Copy every line of the data below word for word, leaving the pictures out of your answer.

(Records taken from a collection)
━━━━━━━━━━━━━━━━━━━━

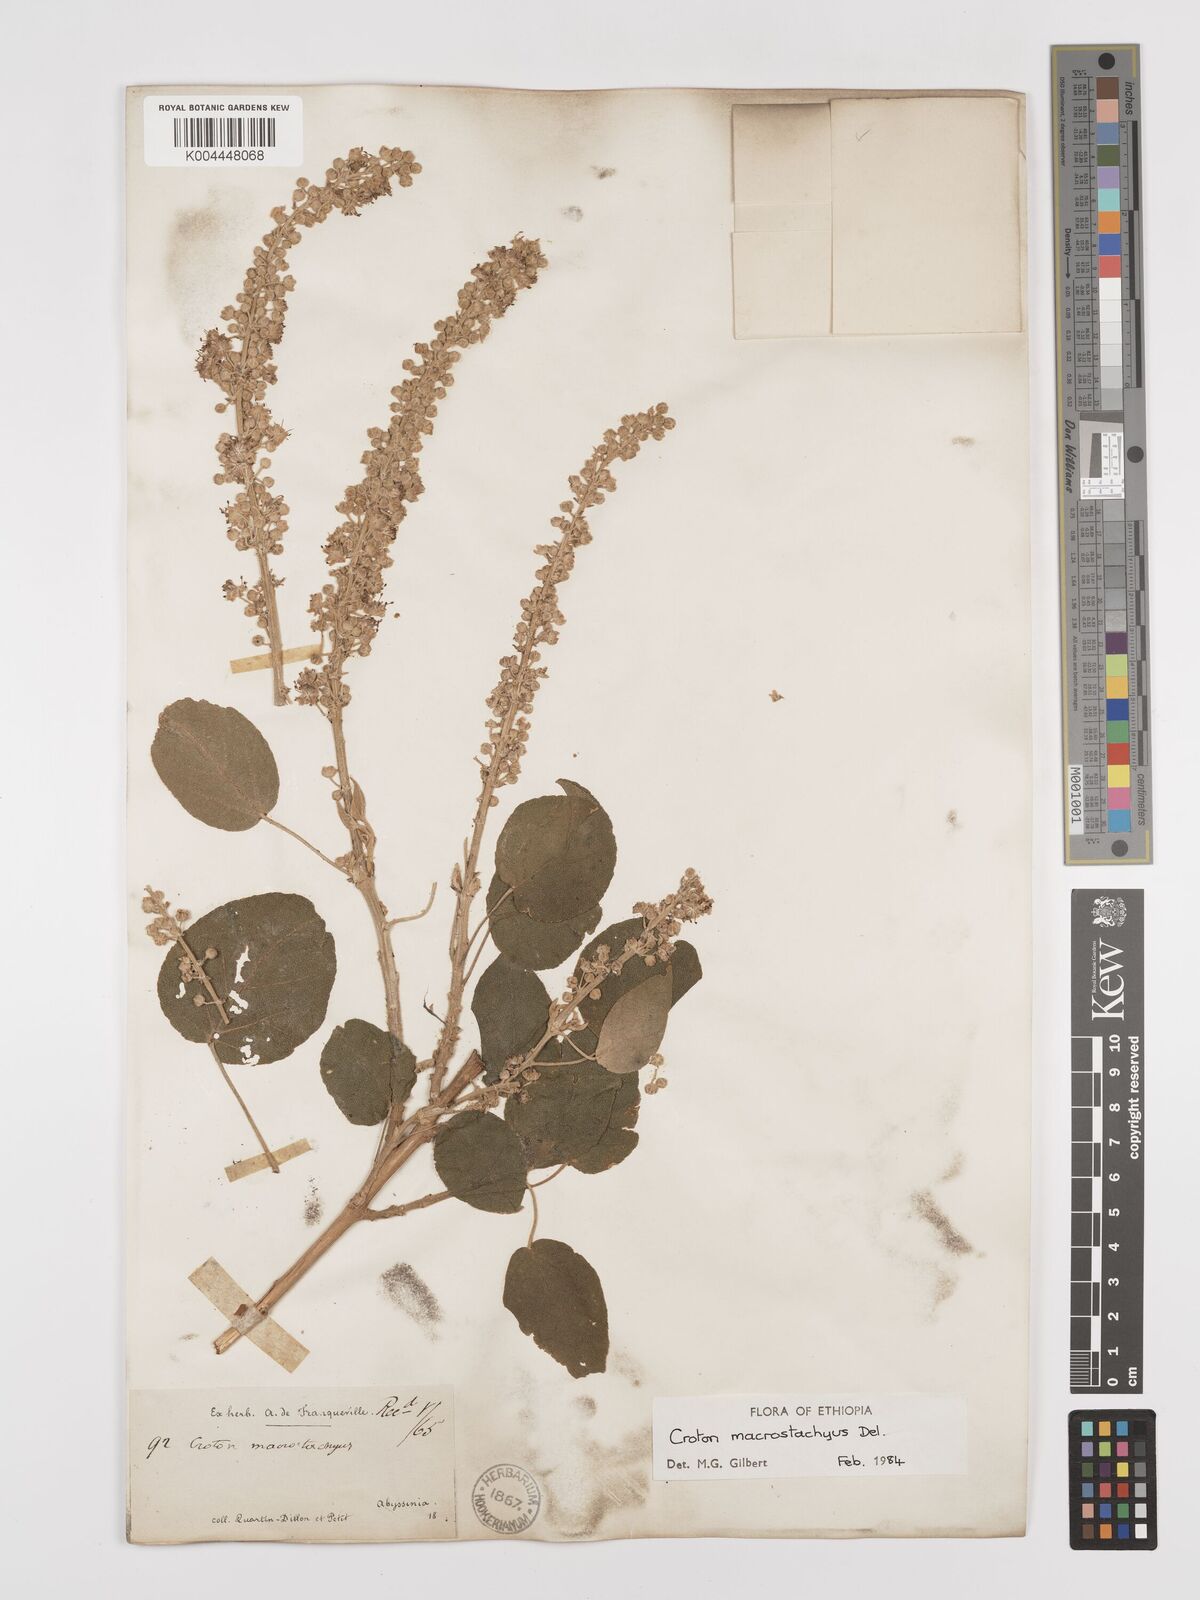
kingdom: Plantae
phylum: Tracheophyta
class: Magnoliopsida
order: Malpighiales
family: Euphorbiaceae
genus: Croton
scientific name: Croton macrostachyus
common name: Mutundu
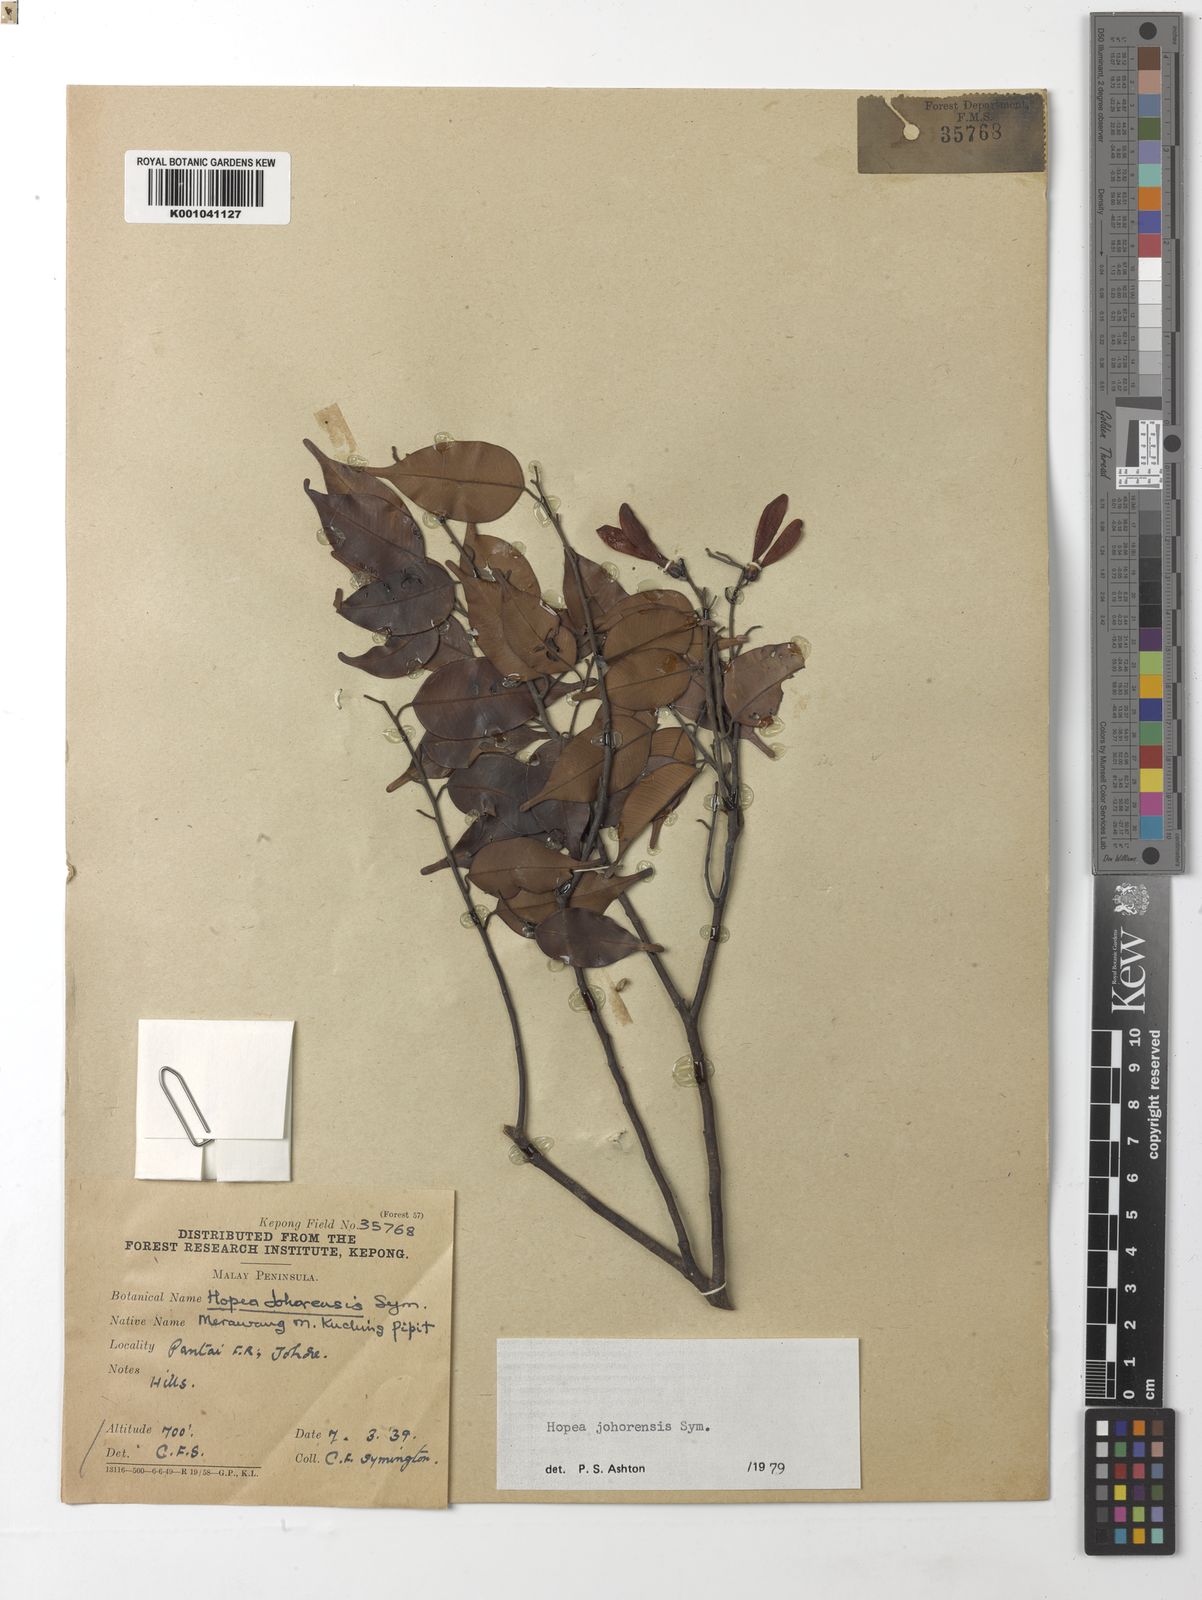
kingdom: Plantae
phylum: Tracheophyta
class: Magnoliopsida
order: Malvales
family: Dipterocarpaceae
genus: Hopea
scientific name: Hopea johorensis
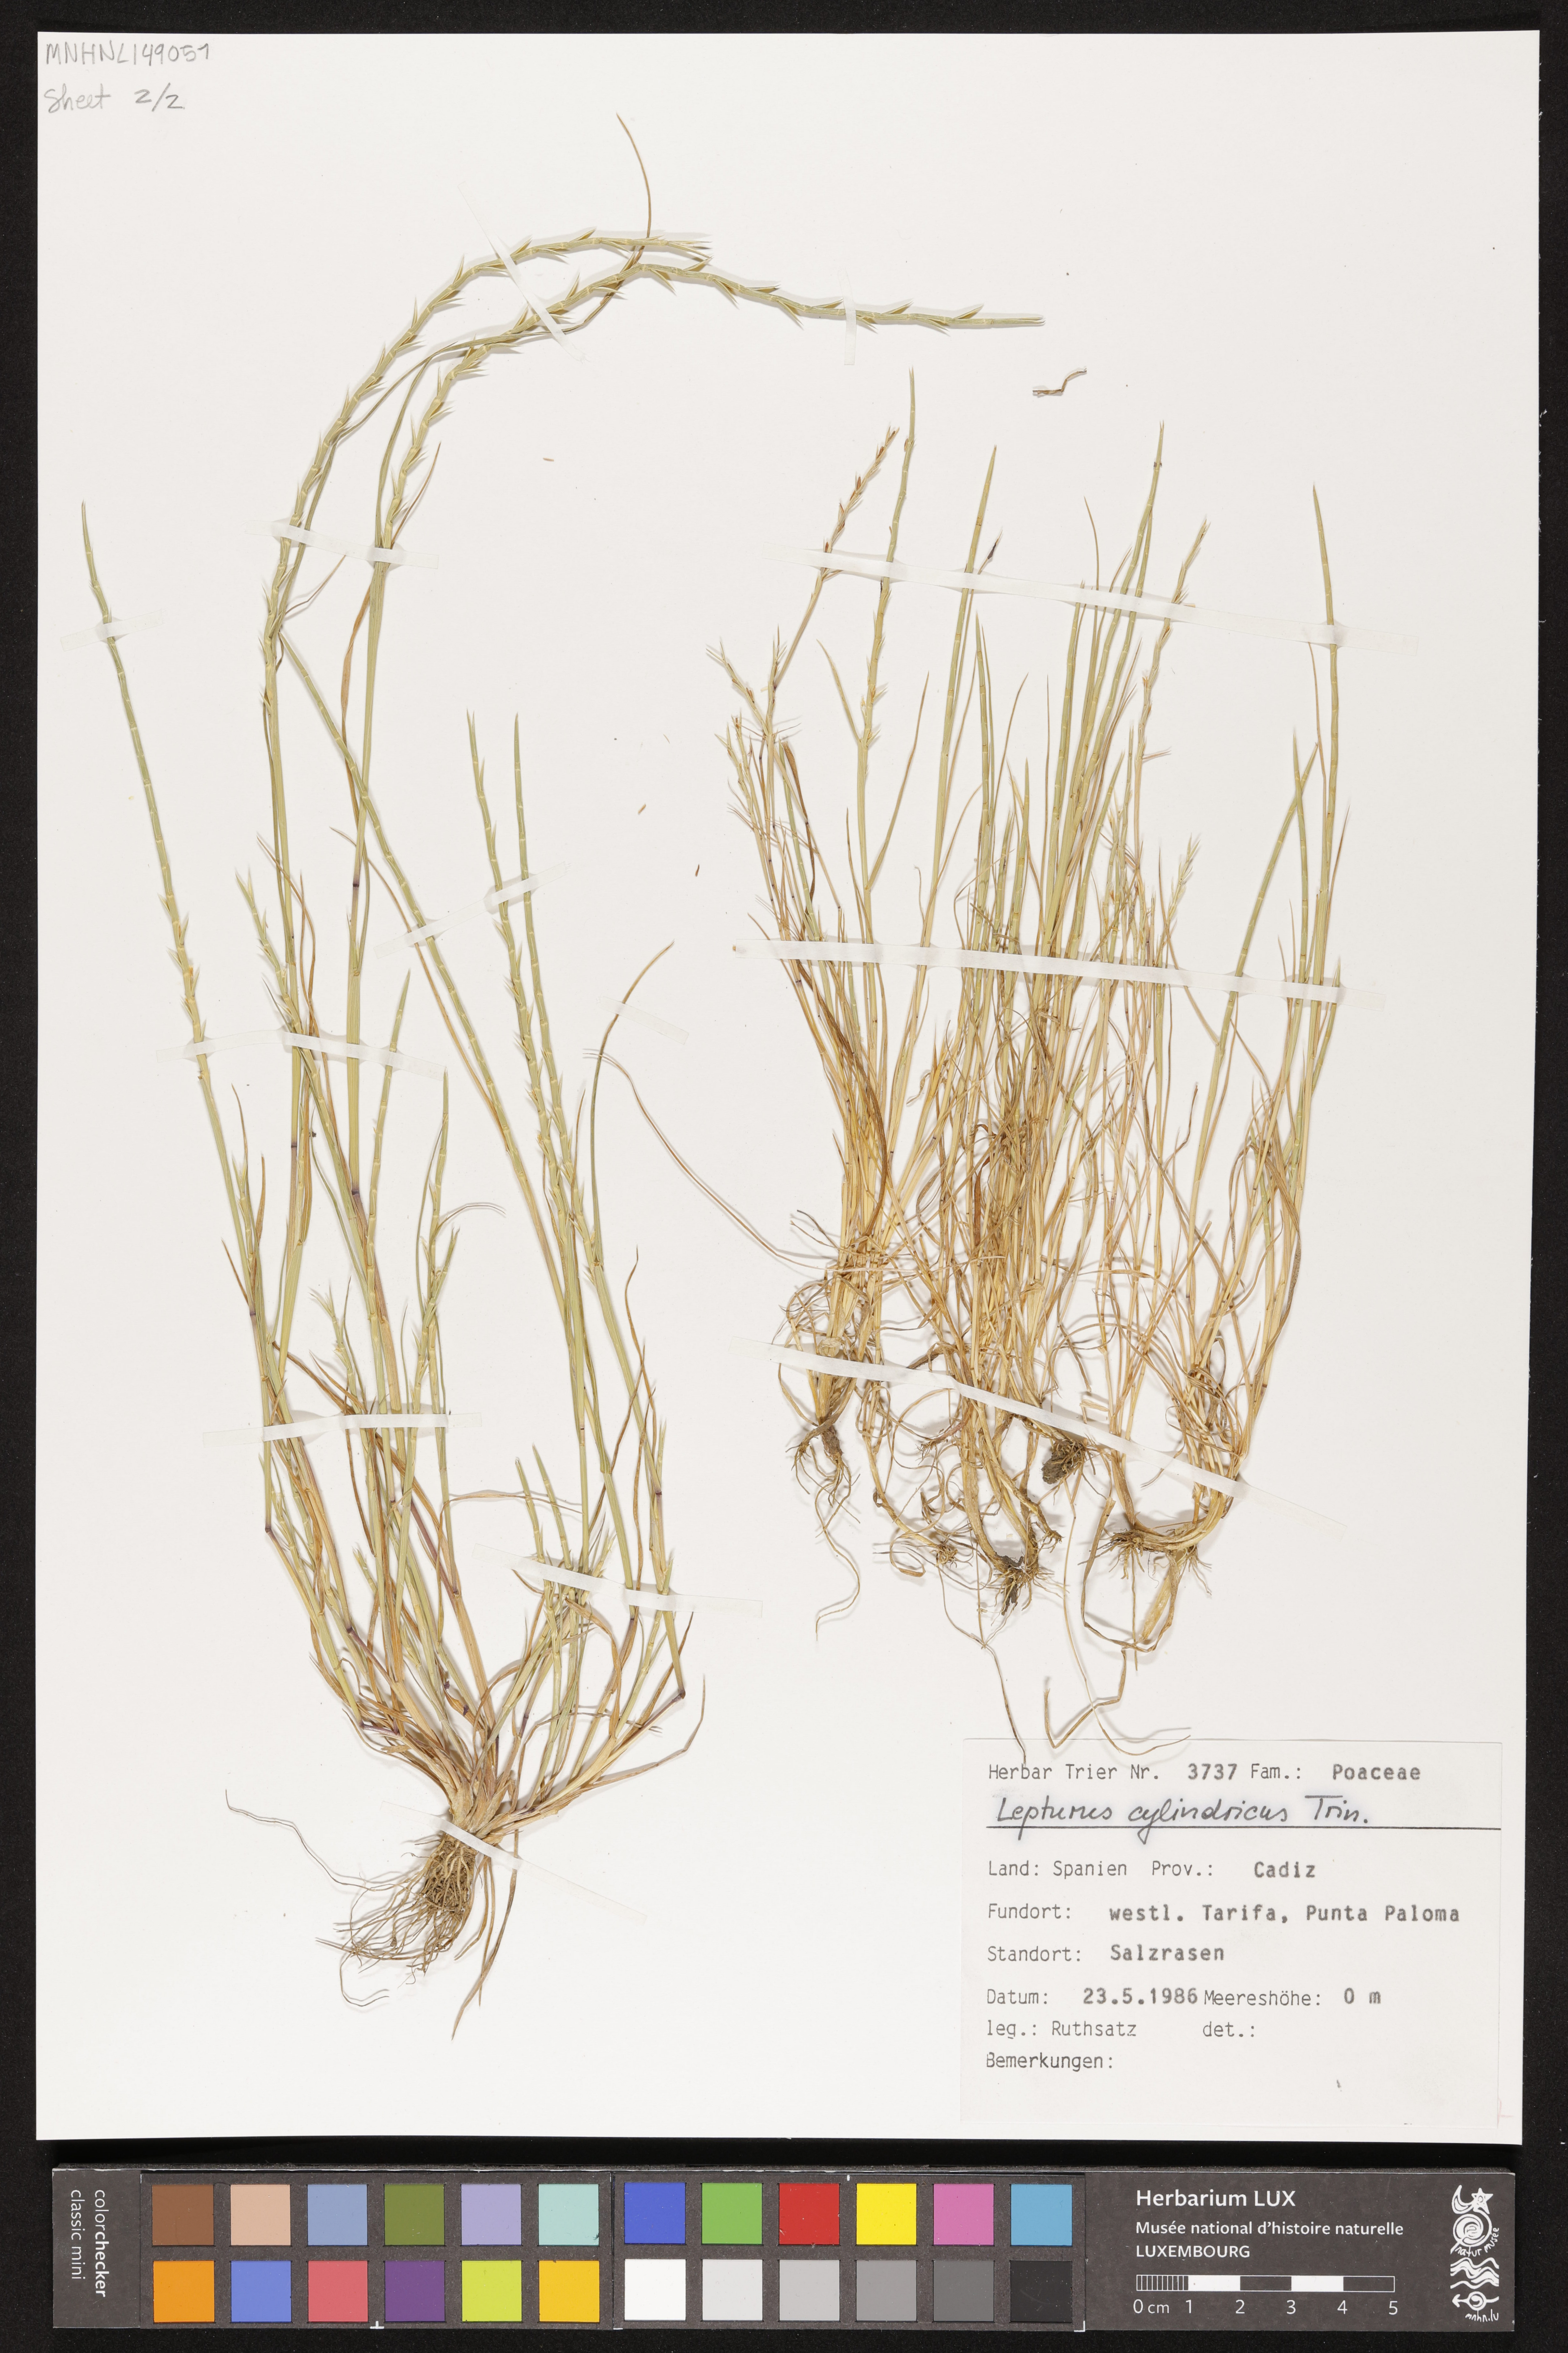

━━━━━━━━━━━━━━━━━━━━

» Answer to the problem:
kingdom: Plantae
phylum: Tracheophyta
class: Magnoliopsida
order: Malpighiales
family: Euphorbiaceae
genus: Croton
scientific name: Croton macrostachyus
common name: Mutundu
kingdom: Plantae
phylum: Tracheophyta
class: Magnoliopsida
order: Malvales
family: Dipterocarpaceae
genus: Hopea
scientific name: Hopea johorensis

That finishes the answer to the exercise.